PASSAGE TO READ ▸
In this case - change the basePath to a location under target and all the
opinions are moot. And someone is claiming that we should not do it. Not
sure why. Or is anyone claiming that anymore?

--
Chetan

On Thu, Sep 3, 2015 at 1:43 PM, Thomas Weise <[email protected]> wrote:

> Good point regarding the coverage. These JUnit tests are supposed to test
> individual components and all the tests collectively should strive to
> achieve high coverage. There are tests in Apex to cover storage agents,
> recovery semantics etc.  Components that fall outside of the test scope are
> reduced as much as possible through mocks (even though there is room for
> improvement).
>
> The tests in Malhar are for operators and applications, not for the engine.
> In those cases where LM is used, the intention is to test the application
> functionality. It is expected that certain configurations are adjusted for
> the test and dependencies mocked.
>
> For the local mode, it should not be an issue to use a different storage
> agent when it simplifies the test execution. Specifically, in this case, we
> don't want to go and change many tests to make something work that isn't
> needed. LM is not "production", it is not using HDFS and there are a number
> of other important differences that make it possible to run within the IDE.

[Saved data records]

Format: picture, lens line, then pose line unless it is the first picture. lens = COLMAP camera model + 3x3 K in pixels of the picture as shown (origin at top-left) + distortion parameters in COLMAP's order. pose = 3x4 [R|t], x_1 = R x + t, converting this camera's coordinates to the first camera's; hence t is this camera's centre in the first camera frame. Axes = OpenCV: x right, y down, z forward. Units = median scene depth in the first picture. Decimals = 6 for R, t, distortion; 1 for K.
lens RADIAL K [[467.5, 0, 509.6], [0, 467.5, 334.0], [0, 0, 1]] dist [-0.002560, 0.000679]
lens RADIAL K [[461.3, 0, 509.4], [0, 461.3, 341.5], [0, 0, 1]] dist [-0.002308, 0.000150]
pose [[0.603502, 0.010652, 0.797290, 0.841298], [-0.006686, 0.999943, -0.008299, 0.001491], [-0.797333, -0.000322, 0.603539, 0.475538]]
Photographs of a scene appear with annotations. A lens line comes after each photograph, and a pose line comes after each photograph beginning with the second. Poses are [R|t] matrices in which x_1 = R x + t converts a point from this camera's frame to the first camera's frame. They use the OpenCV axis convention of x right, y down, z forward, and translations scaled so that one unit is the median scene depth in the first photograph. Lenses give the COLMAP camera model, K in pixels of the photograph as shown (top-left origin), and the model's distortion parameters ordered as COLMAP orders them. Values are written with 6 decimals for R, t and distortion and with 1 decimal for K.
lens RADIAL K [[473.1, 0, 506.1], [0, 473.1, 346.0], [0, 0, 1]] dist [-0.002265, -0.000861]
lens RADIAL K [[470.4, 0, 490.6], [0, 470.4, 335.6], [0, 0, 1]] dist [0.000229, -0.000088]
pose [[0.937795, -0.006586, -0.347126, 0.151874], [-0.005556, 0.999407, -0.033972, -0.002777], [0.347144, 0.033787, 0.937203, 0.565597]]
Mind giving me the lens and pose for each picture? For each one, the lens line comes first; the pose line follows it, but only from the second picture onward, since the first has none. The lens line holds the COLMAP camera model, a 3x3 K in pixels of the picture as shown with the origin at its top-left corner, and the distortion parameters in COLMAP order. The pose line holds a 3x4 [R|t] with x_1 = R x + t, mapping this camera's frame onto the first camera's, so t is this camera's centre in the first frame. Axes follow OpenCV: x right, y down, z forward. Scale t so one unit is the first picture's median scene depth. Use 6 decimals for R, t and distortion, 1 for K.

PROBLEM 1 ▸
Answer these from the thread on local-mode test setup:
(a) In the opening message, where does the basePath need to go for the opinions to become moot?
(b) According to the quoted reply, what are the tests in Malhar for?
(c) Which storage system does the quoted reply say LM is not using?
PROBLEM 2 ▸
Give a continuation of the thread on local-mode test setup, starting after its last sentence.

EXERCISE RESPONSE 1 ▸
(a) A location under target.
(b) Operators and applications, not the engine.
(c) HDFS.

EXERCISE RESPONSE 2 ▸
>
> Instead, focus should be on those things that help with app coverage. For
> example, in the past we had seen issues with serialization of operators
> that were not uncovered in LM, until we made the serialization part of the
> execution, even when it was not needed for execution.
>
> Thomas
>
>
>
>
> On Thu, Sep 3, 2015 at 11:21 AM, Chetan Narsude <[email protected]>
> wrote:
>
> > I think Ram explained in a little more detail on what I am thinking.
> >
> > Tests are supposed to provide code coverage. Having localcluster is
> already
> > a variable, it's not what runs in production. Having a different storage
> > agent is another variable and it misses out on testing the asynchronous
> > flow. The gap keeps on increasing if we continue to do that.  AsyncFSSA
> is
> > our default because it's supposed to do everything that FSStorageAgent
> does
> > and some more. So not clear as to why the test which creates stray
> folders
> > is not configuring the storage agent properly instead of completely
> > changing it out which brings some other problems in as I just explained.
> >
> > If changing the storage agent is the only way to fix the problem with
> > reasonable effort, then I would concede. I highly doubt that.
> >
> > --
> > Chetan
> >
> > On Thu, Sep 3, 2015 at 11:05 AM, Chandni Singh <[email protected]>
> > wrote:
> >
> > > The local mode was so far using FSStorageAgent which was used in
> > > production.
> > > In production using Async is needed because hdfs writes are slow but is
> > > that the case with LocalMode?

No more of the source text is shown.